Глава 7. Олег
Первый звоночек прозвучал давным-давно. Собственно, они стали повторяться из года в год, в самую жару, обычно в июле. Грешили на Олегово любимое молоко из холодильника, которым он утолял жажду почти ежедневно. Хрипловатый поначалу голос постепенно исчезал вовсе. Полоскать горло, принимать какие-то порошки и пилюли при нормальной температуре – какой мужик согласится на это? А вот купание с семьёй в освежающих волнах родной реки – самое то! Подумаешь, горло…
Дела на заводе, как и повсюду тогда, шли не блестяще. Заказов становилось всё меньше, смежники и потребители зачастую оказывались на территории новоявленных стран. Десятилетиями связанные, отношения разлаживались, новые создавать удавалось нечасто. Такой поворот многих застал врасплох. Зарплату выдавали со скрипом, народ потихоньку расходился – сам или попадая под сокращение. Апофеозом абсурда стала выдача заработанного «натурой». Отдел реализации полностью переключился на поиски таких же бедолаг с целью бартера. Светлана гадала, что же благоверный принесёт на этот раз: льняные простыни, набор алюминиевых кастрюль, мешок овощей, несколько палок колбасы или ящик консервов?

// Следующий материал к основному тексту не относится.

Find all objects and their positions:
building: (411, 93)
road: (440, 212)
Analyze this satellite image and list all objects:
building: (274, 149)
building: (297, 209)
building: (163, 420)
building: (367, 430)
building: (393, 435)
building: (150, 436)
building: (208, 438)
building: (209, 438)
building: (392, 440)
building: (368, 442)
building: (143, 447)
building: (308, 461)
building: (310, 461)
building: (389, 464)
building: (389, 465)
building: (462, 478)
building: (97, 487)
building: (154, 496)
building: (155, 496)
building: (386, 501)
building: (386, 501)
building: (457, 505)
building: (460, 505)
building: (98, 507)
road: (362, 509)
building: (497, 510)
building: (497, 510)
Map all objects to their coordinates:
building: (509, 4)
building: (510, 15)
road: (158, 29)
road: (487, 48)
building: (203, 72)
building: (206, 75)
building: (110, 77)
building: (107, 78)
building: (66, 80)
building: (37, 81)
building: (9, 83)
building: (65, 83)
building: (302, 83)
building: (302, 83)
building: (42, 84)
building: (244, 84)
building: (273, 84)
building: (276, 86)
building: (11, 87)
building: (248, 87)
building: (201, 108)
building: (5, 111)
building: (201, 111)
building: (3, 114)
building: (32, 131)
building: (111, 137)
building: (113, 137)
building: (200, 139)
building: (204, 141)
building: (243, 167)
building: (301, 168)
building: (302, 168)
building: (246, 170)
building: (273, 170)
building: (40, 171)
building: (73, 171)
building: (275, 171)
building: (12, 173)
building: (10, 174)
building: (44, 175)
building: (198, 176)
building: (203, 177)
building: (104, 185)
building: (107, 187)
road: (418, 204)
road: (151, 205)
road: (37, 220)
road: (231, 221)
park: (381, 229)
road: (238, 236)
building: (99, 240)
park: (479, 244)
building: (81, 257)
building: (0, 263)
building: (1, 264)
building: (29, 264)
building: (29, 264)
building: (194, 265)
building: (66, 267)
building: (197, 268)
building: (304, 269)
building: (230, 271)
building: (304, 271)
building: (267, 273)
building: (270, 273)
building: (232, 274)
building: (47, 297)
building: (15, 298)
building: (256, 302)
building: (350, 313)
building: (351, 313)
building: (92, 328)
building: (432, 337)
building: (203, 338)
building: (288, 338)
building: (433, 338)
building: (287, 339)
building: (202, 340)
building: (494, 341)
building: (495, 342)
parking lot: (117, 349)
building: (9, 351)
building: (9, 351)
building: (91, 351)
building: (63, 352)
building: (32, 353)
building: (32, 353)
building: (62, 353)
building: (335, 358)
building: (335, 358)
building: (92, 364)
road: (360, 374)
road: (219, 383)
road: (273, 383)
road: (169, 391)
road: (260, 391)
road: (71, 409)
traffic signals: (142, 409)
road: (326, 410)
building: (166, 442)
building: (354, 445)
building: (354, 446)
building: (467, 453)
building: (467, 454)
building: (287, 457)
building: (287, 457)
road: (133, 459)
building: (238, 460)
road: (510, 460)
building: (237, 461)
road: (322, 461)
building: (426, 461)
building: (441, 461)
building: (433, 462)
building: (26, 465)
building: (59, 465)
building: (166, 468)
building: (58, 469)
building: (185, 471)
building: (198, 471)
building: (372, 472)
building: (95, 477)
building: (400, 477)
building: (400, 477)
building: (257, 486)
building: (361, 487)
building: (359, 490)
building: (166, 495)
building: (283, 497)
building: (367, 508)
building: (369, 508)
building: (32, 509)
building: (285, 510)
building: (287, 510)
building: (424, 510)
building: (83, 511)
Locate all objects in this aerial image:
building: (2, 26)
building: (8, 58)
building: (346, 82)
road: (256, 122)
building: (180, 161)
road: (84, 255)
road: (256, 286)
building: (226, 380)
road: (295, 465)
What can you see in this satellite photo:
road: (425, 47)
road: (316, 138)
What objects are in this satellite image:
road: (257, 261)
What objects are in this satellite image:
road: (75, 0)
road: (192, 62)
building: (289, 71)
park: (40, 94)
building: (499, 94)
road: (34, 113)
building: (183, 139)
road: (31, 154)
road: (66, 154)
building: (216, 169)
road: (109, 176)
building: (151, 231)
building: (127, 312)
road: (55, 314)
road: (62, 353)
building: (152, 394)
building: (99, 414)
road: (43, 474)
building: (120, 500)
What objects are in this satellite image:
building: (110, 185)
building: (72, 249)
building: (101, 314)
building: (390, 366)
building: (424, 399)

Рабочий день стали постепенно сокращать, Олег возвращался в непривычное время хмурый, неразговорчивый, с запавшими щеками. Работяга по натуре, с болью в сердце смотрел он на постепенное угасание родного предприятия. Выучившись после школы на фрезеровщика, другого образования не получил, а потому сделать карьеру, прыгнуть выше начальника цеха у него не получилось. Зато уж дисциплину трудовую держал на высоте, и вымпелами, и премиями, и путёвками от профкома их цех переплюнул все остальные. «У Гладкова не забалуешь, сурьёзный мужик», – уважительно гудели токари и слесари, похваляясь перед чужими. Зато и на собраниях Олег как правило вступал в разговор, не давая спуску лодырям, но и активу доставалось изрядно: всем было ведомо про пресловутые бархатные гардины – для красного уголка и дома главного инженера.
Праздничные пайки начальство получало в двойном размере, ущемляя в правах тех, кто не мог за себя постоять или проштрафился самым нелепым образом.
Очередь на жильё – отдельная песня. Когда Олег застал однажды плачущей щупленькую контролёршу ОТК, что растила мальчишек-погодков, ютясь на восьми метрах коммуналки, лихо пришлось всем: и директору, и председателю профкома, и главному технологу, из-за которого и вычеркнули из списка новосёлов мать-одиночку.
Впрочем, заступаясь за других, Олег о себе всегда думал в последнюю очередь. Которая так никогда и не наступила: проработав чуть не четверть века, заслуженную «трёшку» он должен был получить в строящемся доме через несколько месяцев. Но строительство заморозили, списки неведомым образом испарились. За всё про всё Олегу выдали полсотни обыкновенных акций при приватизации завода. И куда девать сии сомнительной ценности красивые бумажки?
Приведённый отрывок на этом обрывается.